Next month India will commemorate its victory in the Kargil war and the extraordinary sacrifices of the soldiers. They fought in some of the most brutal terrain in the world to achieve the objective of throwing the Pakistani intruders out. In his speech of July 26, Union Defence Minister A.K. Antony, a politician known for his commitment to probity, must set to rest the ghosts that haunt the battlefield. It has long been known that many who played a key role in ensuring victory were disgraced so that superiors who ought to have been penalised for their wartime failures could receive medals and honours. Last week, the Armed Force Tribunal held that the officer with direct supervisory responsibility for the conduct of the war, former XV Corps commander Lieutenant-General Kishan Pal, falsified battle records to deny a key subordinate credit for his stellar conduct of operations. This action, which seems to have been driven by a desire to cover up command failures, cost 70 Brigade commander Devinder Singh a medal and a promotion. That it took 11 years to deliver justice to Brigadier Singh is shocking: the Tribunal's judgment has only affirmed what the Army has known all along.

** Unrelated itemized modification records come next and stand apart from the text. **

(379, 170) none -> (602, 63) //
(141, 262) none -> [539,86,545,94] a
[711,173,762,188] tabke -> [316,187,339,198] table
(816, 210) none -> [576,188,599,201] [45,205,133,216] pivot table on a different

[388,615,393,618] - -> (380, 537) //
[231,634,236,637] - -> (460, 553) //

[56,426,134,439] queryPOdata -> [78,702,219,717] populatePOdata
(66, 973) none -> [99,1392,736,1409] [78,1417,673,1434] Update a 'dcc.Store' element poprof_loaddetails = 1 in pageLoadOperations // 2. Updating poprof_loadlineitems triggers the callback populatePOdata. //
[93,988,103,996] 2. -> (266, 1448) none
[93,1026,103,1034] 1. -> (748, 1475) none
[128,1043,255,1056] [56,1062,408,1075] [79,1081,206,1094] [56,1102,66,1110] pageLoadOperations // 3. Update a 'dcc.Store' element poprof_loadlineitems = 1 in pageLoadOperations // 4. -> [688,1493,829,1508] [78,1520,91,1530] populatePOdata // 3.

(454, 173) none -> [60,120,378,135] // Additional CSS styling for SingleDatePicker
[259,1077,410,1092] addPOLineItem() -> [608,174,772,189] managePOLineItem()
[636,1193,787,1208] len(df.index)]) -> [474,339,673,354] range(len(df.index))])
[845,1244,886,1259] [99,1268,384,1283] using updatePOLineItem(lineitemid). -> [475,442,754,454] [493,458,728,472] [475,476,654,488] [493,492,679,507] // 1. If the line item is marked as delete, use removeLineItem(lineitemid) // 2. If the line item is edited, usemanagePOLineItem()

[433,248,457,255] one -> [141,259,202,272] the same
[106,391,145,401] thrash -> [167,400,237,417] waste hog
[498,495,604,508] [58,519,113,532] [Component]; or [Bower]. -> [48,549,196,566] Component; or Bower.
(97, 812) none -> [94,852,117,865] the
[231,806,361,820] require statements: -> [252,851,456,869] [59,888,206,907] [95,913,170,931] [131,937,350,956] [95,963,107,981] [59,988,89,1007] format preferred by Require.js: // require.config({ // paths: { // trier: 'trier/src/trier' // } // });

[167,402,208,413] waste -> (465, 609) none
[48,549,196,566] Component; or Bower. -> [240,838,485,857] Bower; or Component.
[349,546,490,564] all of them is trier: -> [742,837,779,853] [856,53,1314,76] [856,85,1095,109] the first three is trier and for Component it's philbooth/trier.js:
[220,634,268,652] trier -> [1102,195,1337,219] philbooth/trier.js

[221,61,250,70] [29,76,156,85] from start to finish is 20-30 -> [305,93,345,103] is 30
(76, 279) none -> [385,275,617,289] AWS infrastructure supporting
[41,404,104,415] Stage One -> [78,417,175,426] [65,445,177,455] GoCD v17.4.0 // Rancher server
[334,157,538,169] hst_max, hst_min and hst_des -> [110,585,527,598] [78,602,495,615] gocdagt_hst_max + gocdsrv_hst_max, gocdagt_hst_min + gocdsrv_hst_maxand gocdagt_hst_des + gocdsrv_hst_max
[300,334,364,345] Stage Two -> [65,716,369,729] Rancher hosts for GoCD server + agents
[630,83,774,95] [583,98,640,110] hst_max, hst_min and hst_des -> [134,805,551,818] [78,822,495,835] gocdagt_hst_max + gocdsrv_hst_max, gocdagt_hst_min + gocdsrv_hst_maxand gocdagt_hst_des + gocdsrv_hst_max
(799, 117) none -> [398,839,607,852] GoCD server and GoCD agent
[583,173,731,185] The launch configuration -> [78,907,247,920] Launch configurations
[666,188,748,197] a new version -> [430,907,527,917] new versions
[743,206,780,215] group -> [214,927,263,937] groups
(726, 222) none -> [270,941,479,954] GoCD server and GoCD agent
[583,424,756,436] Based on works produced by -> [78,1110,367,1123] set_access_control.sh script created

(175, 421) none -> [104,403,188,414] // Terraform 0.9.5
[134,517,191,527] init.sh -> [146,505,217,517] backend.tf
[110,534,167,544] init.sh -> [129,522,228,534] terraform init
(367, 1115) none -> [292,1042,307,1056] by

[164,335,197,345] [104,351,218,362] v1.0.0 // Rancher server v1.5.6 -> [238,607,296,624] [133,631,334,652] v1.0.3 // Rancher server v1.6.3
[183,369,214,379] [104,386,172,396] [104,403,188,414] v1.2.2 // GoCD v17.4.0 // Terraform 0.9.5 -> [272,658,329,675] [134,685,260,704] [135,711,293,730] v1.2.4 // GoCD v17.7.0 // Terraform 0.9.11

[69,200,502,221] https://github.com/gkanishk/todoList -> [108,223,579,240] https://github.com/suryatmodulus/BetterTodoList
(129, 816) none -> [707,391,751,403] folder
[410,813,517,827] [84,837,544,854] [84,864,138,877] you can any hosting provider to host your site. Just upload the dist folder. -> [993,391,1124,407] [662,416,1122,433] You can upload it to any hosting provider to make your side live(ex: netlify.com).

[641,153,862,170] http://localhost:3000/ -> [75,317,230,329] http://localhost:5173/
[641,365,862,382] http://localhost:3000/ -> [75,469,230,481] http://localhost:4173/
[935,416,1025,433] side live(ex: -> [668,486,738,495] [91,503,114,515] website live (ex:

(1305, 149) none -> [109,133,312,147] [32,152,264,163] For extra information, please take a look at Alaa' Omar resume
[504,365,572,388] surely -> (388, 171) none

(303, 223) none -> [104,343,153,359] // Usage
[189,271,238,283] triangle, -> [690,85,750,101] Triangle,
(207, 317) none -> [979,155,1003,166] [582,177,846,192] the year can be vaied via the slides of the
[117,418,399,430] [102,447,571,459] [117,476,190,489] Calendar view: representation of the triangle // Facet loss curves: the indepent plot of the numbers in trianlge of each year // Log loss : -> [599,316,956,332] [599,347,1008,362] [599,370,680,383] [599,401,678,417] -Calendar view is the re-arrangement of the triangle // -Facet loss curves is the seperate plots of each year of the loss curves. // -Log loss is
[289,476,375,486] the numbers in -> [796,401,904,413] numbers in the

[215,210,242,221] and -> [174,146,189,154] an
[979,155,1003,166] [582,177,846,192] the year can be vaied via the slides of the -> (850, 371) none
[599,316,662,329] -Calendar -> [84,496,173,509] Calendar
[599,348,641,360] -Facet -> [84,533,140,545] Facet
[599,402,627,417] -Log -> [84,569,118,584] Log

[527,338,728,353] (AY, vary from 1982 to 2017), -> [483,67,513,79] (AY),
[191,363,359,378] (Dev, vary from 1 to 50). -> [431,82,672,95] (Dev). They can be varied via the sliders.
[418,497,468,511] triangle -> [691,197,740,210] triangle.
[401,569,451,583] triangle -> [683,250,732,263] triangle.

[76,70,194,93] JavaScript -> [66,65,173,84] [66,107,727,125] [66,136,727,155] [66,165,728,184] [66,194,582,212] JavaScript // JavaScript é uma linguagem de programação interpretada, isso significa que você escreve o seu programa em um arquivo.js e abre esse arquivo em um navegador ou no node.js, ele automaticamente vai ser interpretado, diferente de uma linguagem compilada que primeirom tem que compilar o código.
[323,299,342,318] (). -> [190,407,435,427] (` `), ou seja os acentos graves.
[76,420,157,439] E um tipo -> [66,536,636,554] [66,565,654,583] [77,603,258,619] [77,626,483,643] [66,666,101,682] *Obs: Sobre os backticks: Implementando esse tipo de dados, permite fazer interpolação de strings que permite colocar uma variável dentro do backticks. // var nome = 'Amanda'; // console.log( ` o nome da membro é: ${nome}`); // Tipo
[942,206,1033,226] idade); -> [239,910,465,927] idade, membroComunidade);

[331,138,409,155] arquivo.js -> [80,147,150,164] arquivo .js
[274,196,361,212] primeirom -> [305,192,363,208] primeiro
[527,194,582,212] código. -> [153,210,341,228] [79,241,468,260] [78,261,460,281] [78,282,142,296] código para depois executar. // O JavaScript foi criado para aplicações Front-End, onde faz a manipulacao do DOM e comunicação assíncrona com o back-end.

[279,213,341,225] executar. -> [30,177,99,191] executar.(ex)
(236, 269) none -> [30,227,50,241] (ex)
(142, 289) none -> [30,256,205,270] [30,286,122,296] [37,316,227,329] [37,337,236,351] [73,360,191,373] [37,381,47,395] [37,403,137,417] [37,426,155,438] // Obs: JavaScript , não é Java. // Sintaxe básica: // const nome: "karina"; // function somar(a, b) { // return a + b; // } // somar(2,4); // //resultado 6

Several accounts of the war, including Lieutenant-General Y.M. Bammi's magisterial, Kargil: The Impregnable Conquered, former army chief General V.P. Malik's memoirs, and Brigadier Gurmeet Kanwal's official history of the war, made it clear that Brigadier Singh had been instrumental in India's victory in the Batalik sector. The Tribunal received testimony from Brigadier Singh's subordinates and superiors lauding his bravery and acumen — testimony that was available to Army headquarters years ago. Yet successive Chiefs of Army Staff and Defence Ministers did nothing to undo the mischief.

In the build-up to Kargil Day, Mr. Antony will do the Army, his Ministry, and the country proud if he summons the courage to offer Brigadier Singh an apology and restore to him the honours to which he is entitled. But he needs to do more. There are other cases pending before the Tribunal seeking redress; they revolve around decisions made by XV Corps — notably those of 121 Brigade commander Surinder Singh and Major Manish Bhatnagar. Some officers with reason to consider themselves aggrieved, like Colonel Pushpinder Oberoi, chose not to move the court for justice. The Defence Ministry must set up a body to conduct a transparent audit of these cases and set wrongs right. It must also conduct a thoroughgoing examination of the official Kargil Review Committee, which relied heavily on a tainted account of events. Armies in which promotions depend on personal prejudices, rather than dispassionate assessments of professional capability, will see poor quality leadership rise to the top. In the end, their war-fighting capacities will be eroded. Telling the truth will, doubtless, be a painful process — but the Army as well as India will emerge the stronger for it.